PROBLEM DETAILS: Return every entry below word for word and leave out any picture.
(Beginning of STORED DATA)
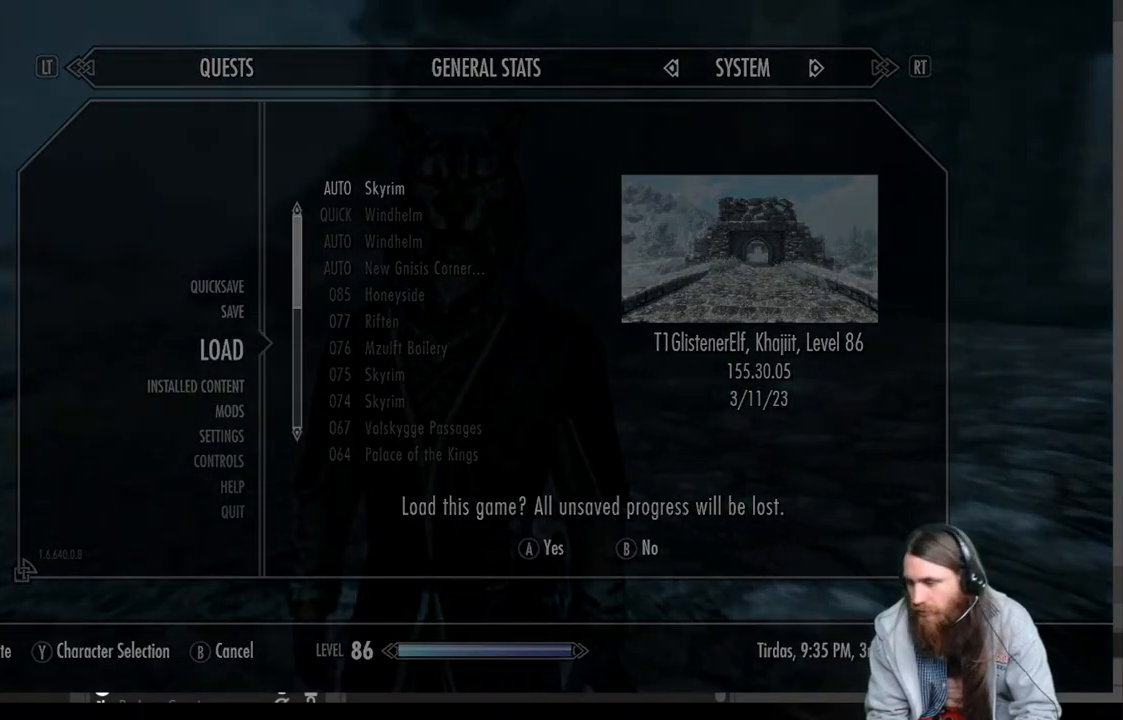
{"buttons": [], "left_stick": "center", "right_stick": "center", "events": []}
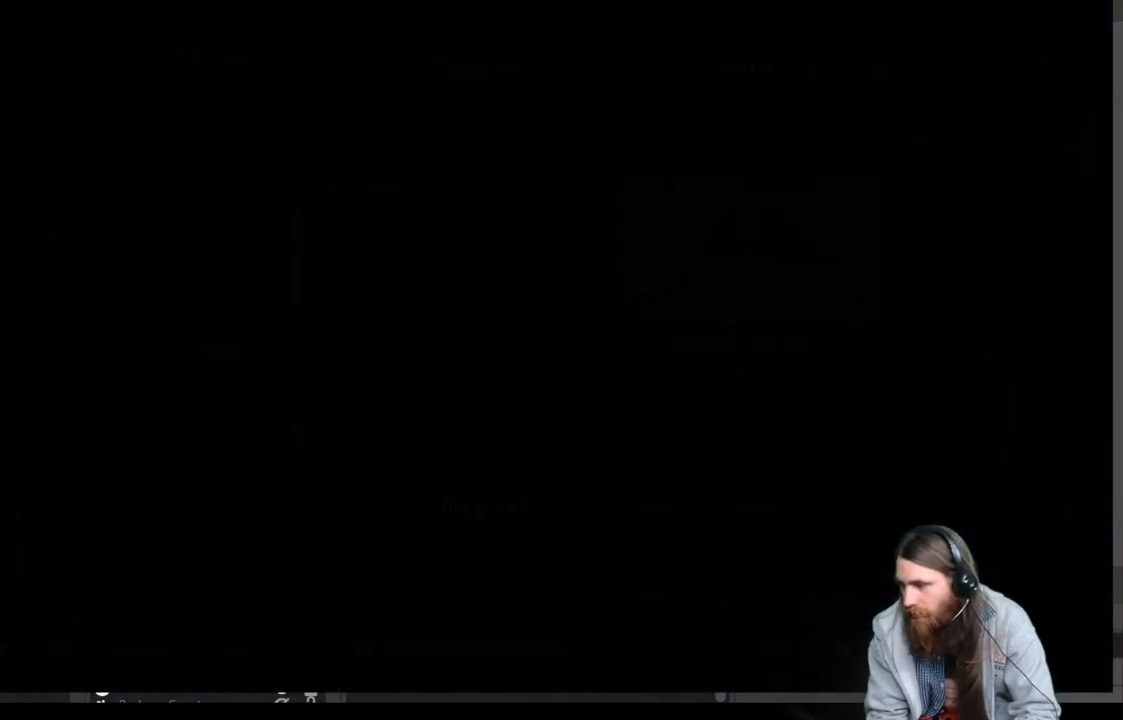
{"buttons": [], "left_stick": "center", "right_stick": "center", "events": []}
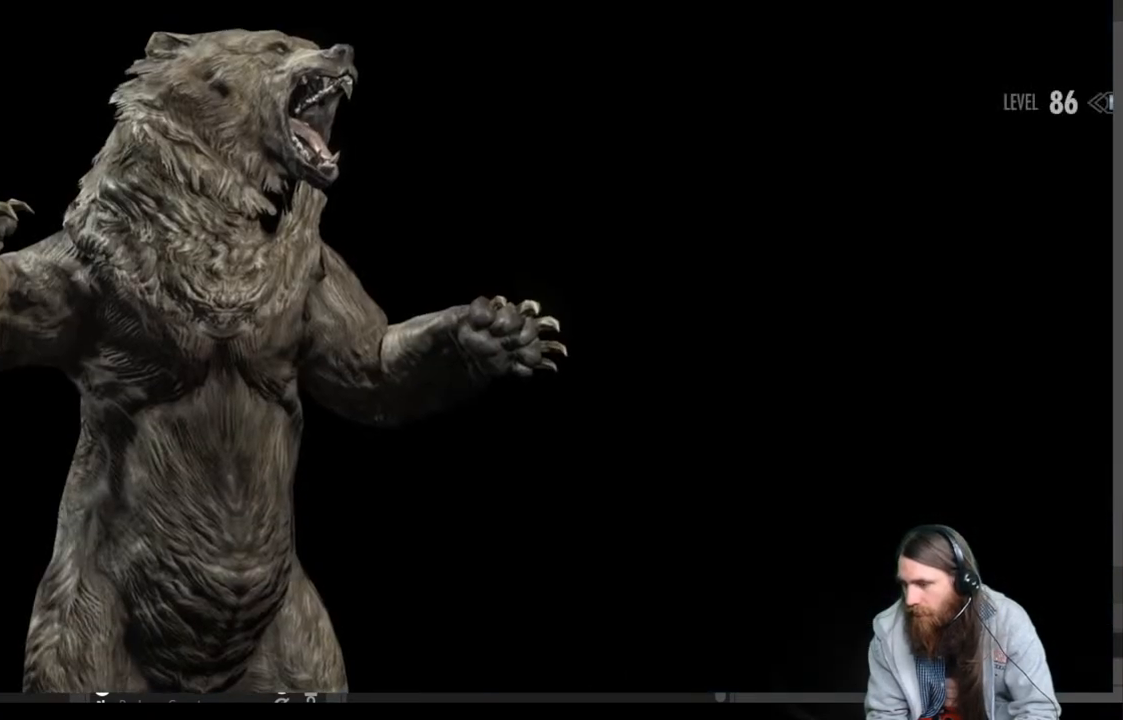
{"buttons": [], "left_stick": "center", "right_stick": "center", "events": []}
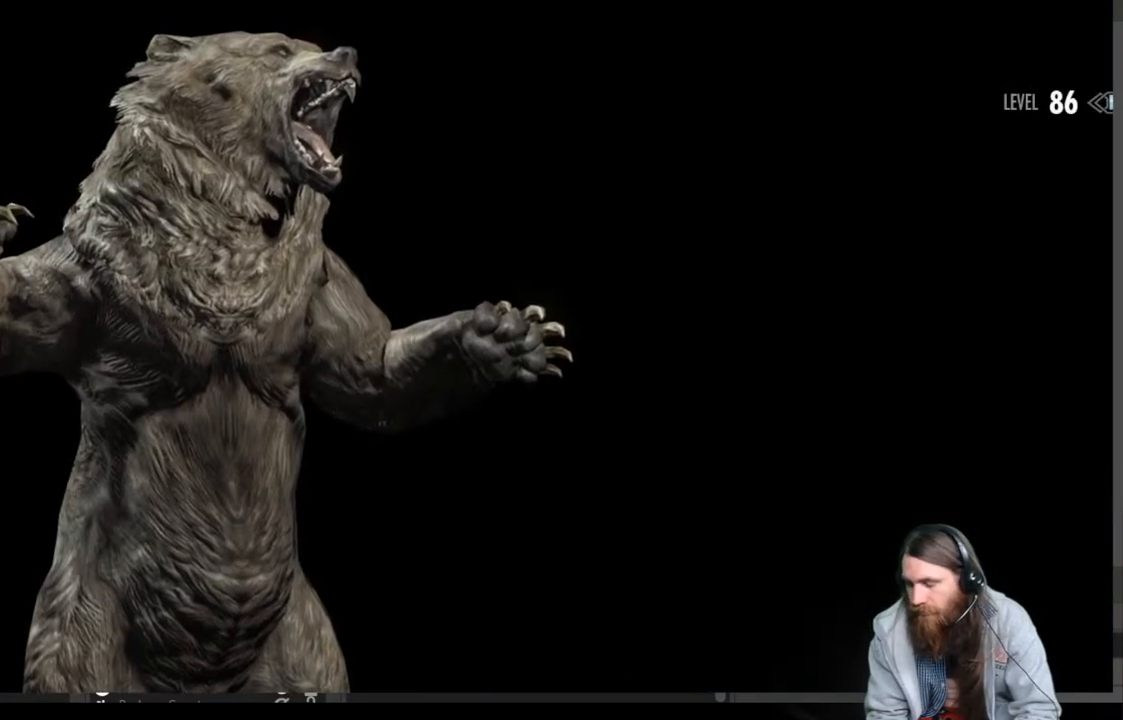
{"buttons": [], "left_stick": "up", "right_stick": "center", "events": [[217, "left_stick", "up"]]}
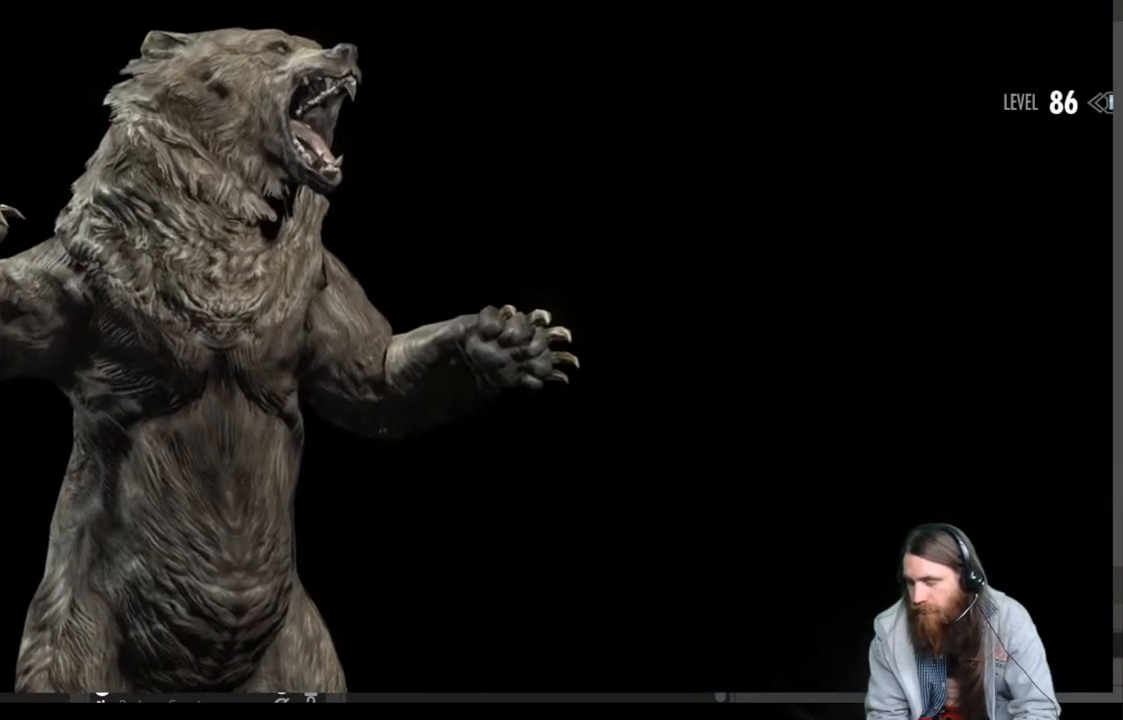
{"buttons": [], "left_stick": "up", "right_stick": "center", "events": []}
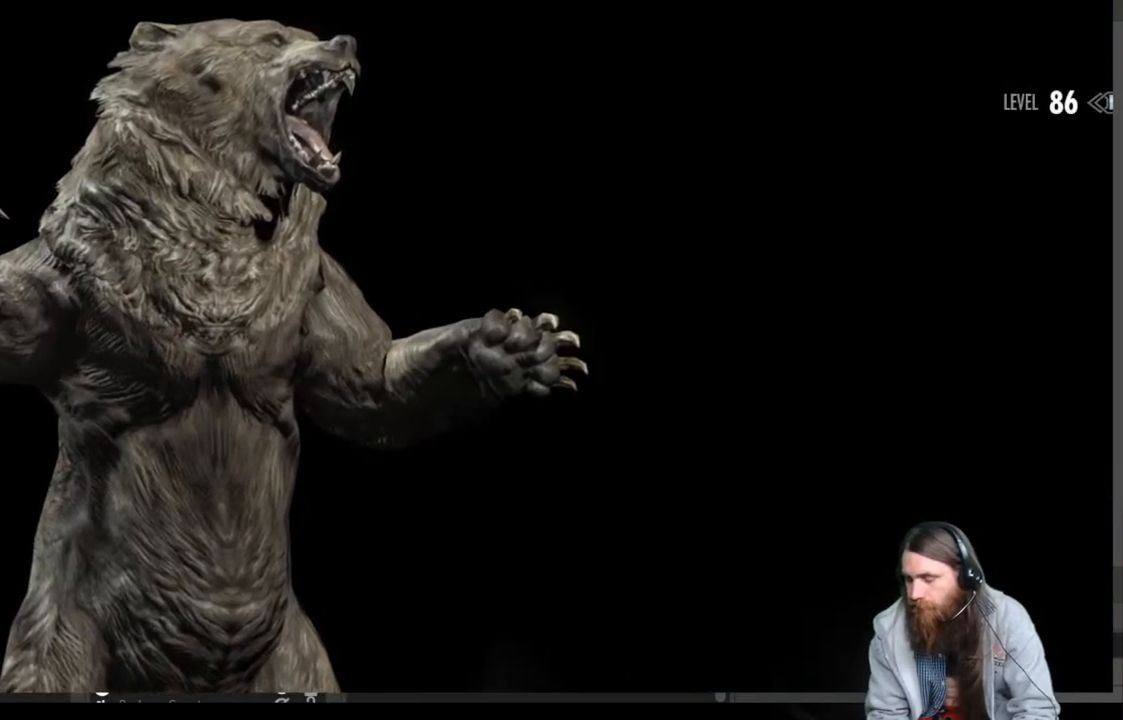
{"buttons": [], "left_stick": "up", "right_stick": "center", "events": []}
(End of STORED DATA)
REPLY:
{"buttons": [], "left_stick": "center", "right_stick": "center", "events": []}
{"buttons": [], "left_stick": "center", "right_stick": "center", "events": []}
{"buttons": [], "left_stick": "center", "right_stick": "center", "events": []}
{"buttons": [], "left_stick": "up", "right_stick": "center", "events": [[217, "left_stick", "up"]]}
{"buttons": [], "left_stick": "up", "right_stick": "center", "events": []}
{"buttons": [], "left_stick": "up", "right_stick": "center", "events": []}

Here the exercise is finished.